Chereads / Ayanda / Chapter 4 - Chapter 3 (10:50 - 11:40)

Chapter 4 - Chapter 3 (10:50 - 11:40)

Maths class: Adriaan's POV

By the time I got to maths, the whole class was sat down and the teacher was teaching, she looks up at the opening door and rolls her eyes when she sees it's me and I smile sweetly at her. I move to the only free sit in the classroom, I drop down on it and immediately put my head on my arms, I am knackered and I know I shouldn't be sleeping in the maths class because the last time I did that she called on me. I'd been honest enough and had said I didn't know what she was talking about and then she'd started crying, completely out of no where, that damned female dumping all her family problems on me. Of course the whole class scorned me, as if I was the one who caused all the nonsense, not that I cared what they thought, I know better than to trust the judgement of high school kids.

Thinking back on the embarrassment I decide to at least stay awake in this class until the next one, we had religious studies anyway, I'd feel safer knowing that I was sleeping with the lord looking over me rather than my psychotic Maths teacher.

I take out my maths work book and open it to find blank pages and wince, I decide to rather close it as to not trigger another tear fest, she continues blabbering on about Euclidean geometry. I look at the person next me and find her book just as blank as mine. I look up and notice a black girl with a shortish Afro, she notices my stare and she lazily glances at me staring me dead in the eye, her eyebrows stand dark and rigid over her mahogany eyes. Her clear skin glows a bronzy brown in the schools LED lights, she regards me as one would a fat rat in the middle of their kitchen floor. I return her brown gaze with amusement and she turns away annoyed. The females are livid today

"Right the person who you're sitting with right now is going to be your check up partner, so anytime you're confused just turn to them." I pause, Well that was completely unnecessary. Me and the girl look at each other knowingly, we both knew that won't be happening, 1st because we won't get along, 2nd because none of us give a fuck about maths and third, we both know the Maths teacher was being lazy as hell. "Now turn to your partner and discuss what we've done today" she says as she starts walking back to her desk going on her phone. I know for a fact the girl next to me has no idea what was going as all she did stare longingly at a boy diagonal to her, who I now realize is Vuyo. I take the chance to lay my head and get the much needed sleep I've been craving the whole day. Monday's don't do it for me, I'm always tired after a night of binging Netflix shows to try and clear the depression of knowing I have school the next morning.

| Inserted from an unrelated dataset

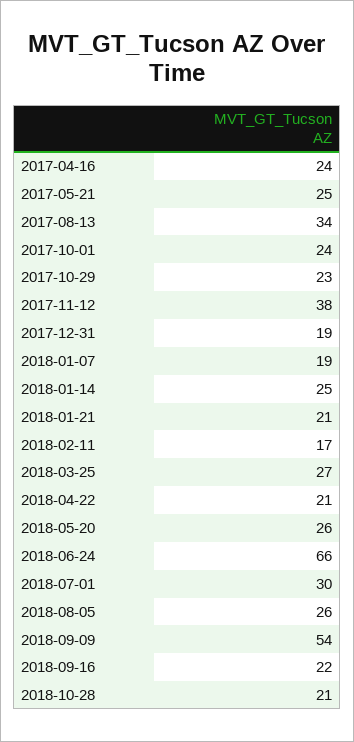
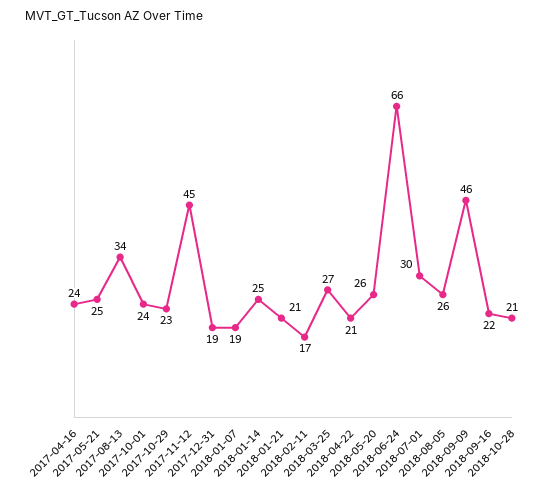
2017-11-12: 38 -> 45
2018-09-09: 54 -> 46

When it comes to school I don't really bring much to the table marks wise, the only thing I participate in is the hockey field. I'm in my schools first team hockey team, it might sound fancy and a lot of prestige tied to it but in all honesty we're probably the worst hockey team in all of the Durban region. Most of the good athletes aren't interested in hockey and most of them play soccer, in primary we had a lot more hockey players and we were doing well but as time went by they moved to different aspects of sports, Vuyo plays soccer and went to be their captain, and DaVinci is at Vuyo's side as vice Captain. Aaron plays soccer too and Matthew Davis plays fricken lacrosse, so now I'm the only one in our friend group who stuck with playing hockey. My balls, suck them.

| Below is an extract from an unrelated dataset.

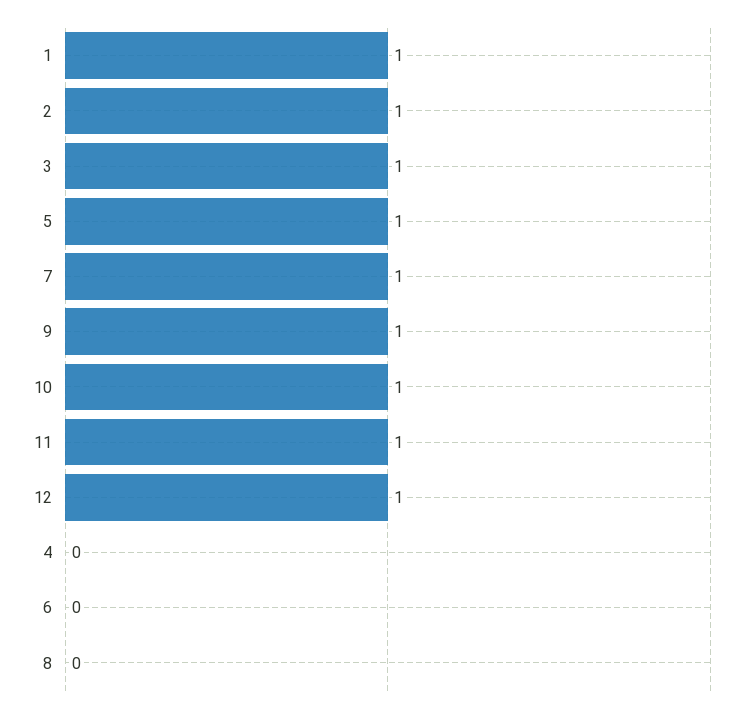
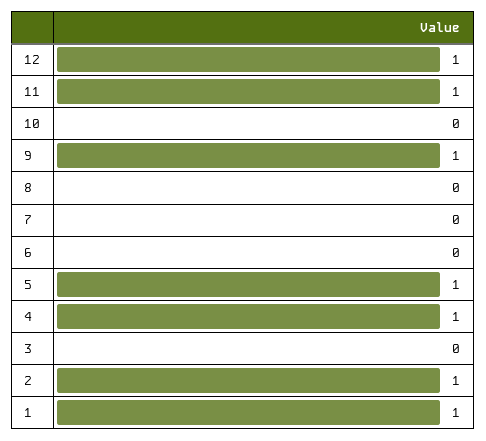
3: 1 -> 0
7: 1 -> 0
10: 1 -> 0
4: 0 -> 1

I love hockey but I'm smart enough to know I can't have a serious future 'playing around on a field' as my dad likes to say, as a reminder, his way of bringing me down to earth. I don't think he realizes I'm not stupid, I know my future isn't going to be bright because I'm not even the best hockey player in the first place. I'm not artsy, I don't like to take pictures so I can't be a photographer, I can't do the whole 'starving artist' lifestyle. I don't want to be the smart kid who tries hard and makes it big at the end, I kinda just want to be normal, I want to live alone and I want to go to work everyday. And I want everday to be a repetition of the last. I don't want any less or any more, but life doesn't go like that, not when you plan what you want to do. Some days I think about just getting myself some sugar mama to take care of me however Knowing my fathers pride he'd rather kill me first with his bare hands.